Avec l’instrument, j’ai l’impression d’avoir un jeu polymorphe. Je me sers beaucoup du baroque dans ma façon d’être avec l’instrument. Par exemple, je le tiens peu serré. J’aime « sentir » l’instrument, c’est comme une jouissance. Parcourir les phrases des autres, si différentes mais aussi si proches, quelle que soit l’époque. Les acrobaties me stimulent, je les aborde au ralenti. Le livre de Dominique Hoppenot « Le violon dans l’âme » m’a beaucoup influencé. J’essaie d’utiliser mon corps en entier. Ma respiration. Mon énergie part du centre de mon corps, le hara, l’abdomen. J’utilise les équilibres, le poids des différents segments, jusqu’aux phalanges, la force de gravité.
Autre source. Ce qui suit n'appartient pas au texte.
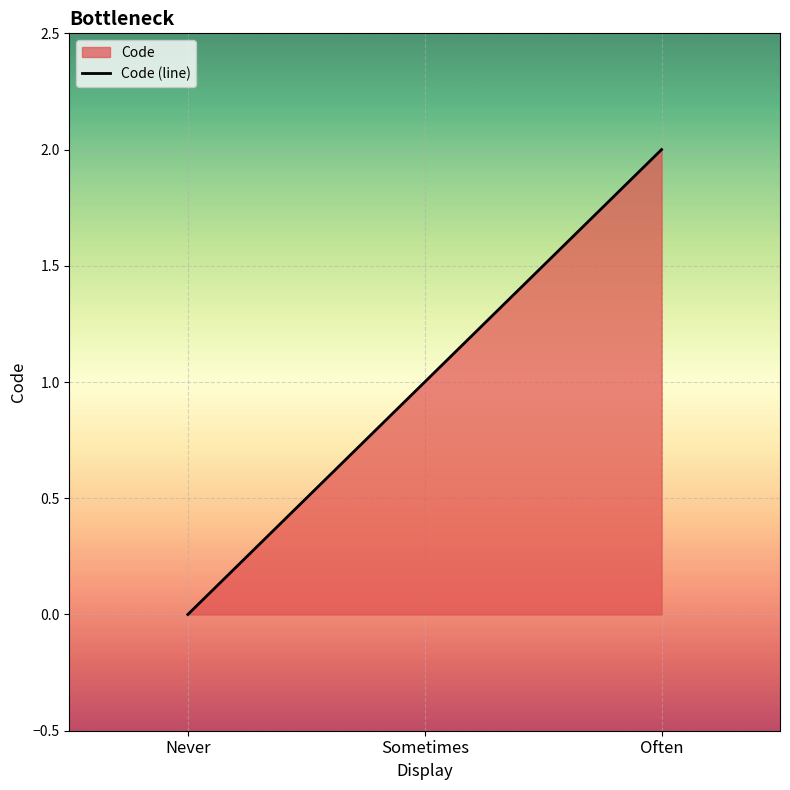

Rank the categories by value from highest to lowest.

Often, Sometimes, Never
Pas d’efforts inutiles, et pas d’énergie gaspillée.
Sur scène, je recherche la détente, quitte à faire le ’"clown"...
L’instrument, je le compare à un insecte car son squelette est à l’extérieur. On voit le geste musical ( tirer l’archet...), et chaque mouvement, si infime soit-il est une recherche d’équilibre parfait, celui où le corps entier est en « phase ». C’est comme dans l’escalade : le moindre effort est le meilleur. Le centre de ma démarche : être bien avec l’instrument. C’est un abord corporel, sensitif. Si je suis bien avec l’instrument, je suis bien avec les autres et avec moi-même. J’enseigne cette approche à mes élèves et elle les touche.
-Comment avez-vous rencontré Polyphonies ?
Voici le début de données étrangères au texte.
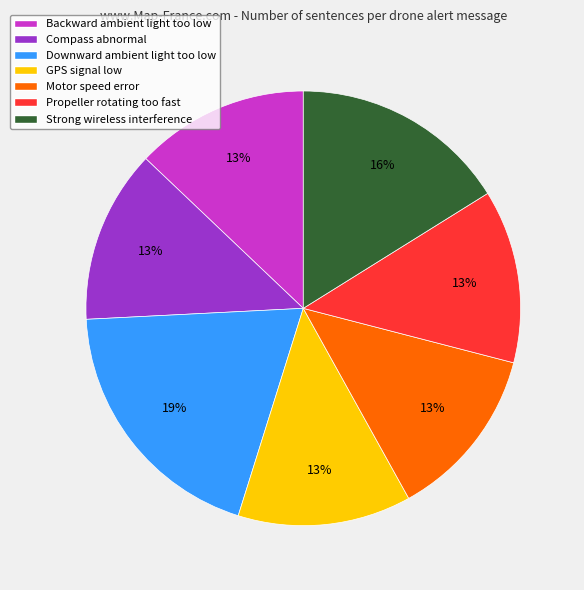

Is it true that Compass abnormal is 22% of the pie?

False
J’essayais d’écrire des mélodies. Pas facile. J’ai eu envie de mieux comprendre Bach et j’ai tapé « polyphonie » sur un moteur de recherche. Le site est apparu. J’ai lu et je me suis inscrit.
-Avez-vous l’impression que cet enseignement vous influence aujourd’hui ?
Je ne sais pas. Voilà que je me mets à écouter les mélodies, tonales ou non, avec une oreille différente. J’ai même revisité certaines de mes compositions intuitives précédentes. Il y a des idées. Je les développerai. Mes idées musicales sont souvent courtes. Je ne veux pas devenir compositeur mais mieux comprendre la musique.
-Comment travaillez-vous ?
J’aborde le niveau III. Je fais travailler mes neurones et ma mémoire. Régulièrement je fais les exercices. Je suis étonné que chaque note trouve sa place. Elle a sa raison d’être là. Mais je ne veux pas être esclave de la technique. J’intègre peu à peu la technique, scolairement. Je m’imprègne. Je vais parfois jusqu’à écrire le cours, le commentaire sur le CD rom. Je l’ai dans la tête. Je fais attention à chaque remarque. Je ne laisse rien passer. Parfois, je me pose des questions et j’aimerais avoir les réponses tout de suite.
-Sur le plan musical, être à Grenoble, c’est important ?
Oui. C’est une ville universitaire. Il y a beaucoup de groupes de Jazz. Il y a des festivals, notamment de musique contemporaine. J’ai animé un atelier de Jazz ici. J’ai aussi travaillé en proximité avec des musiciens de Lyon. Je pense à ARFI avec Louis Sclavis. Grenoble, c’est près des montagnes. Ça m’influence. Je peux m’évader parfois et lâcher le violon.
-Vos projets ? Faire des tournées. Et aussi, Gérard Pierron , un chanteur, a recueilli d’anciens textes et il a demandé à deux groupes grenoblois de les mettre en musique. C’est le projet « DKP » (Djal, -du jour au lendemain-, Kordévan, et Pierron.)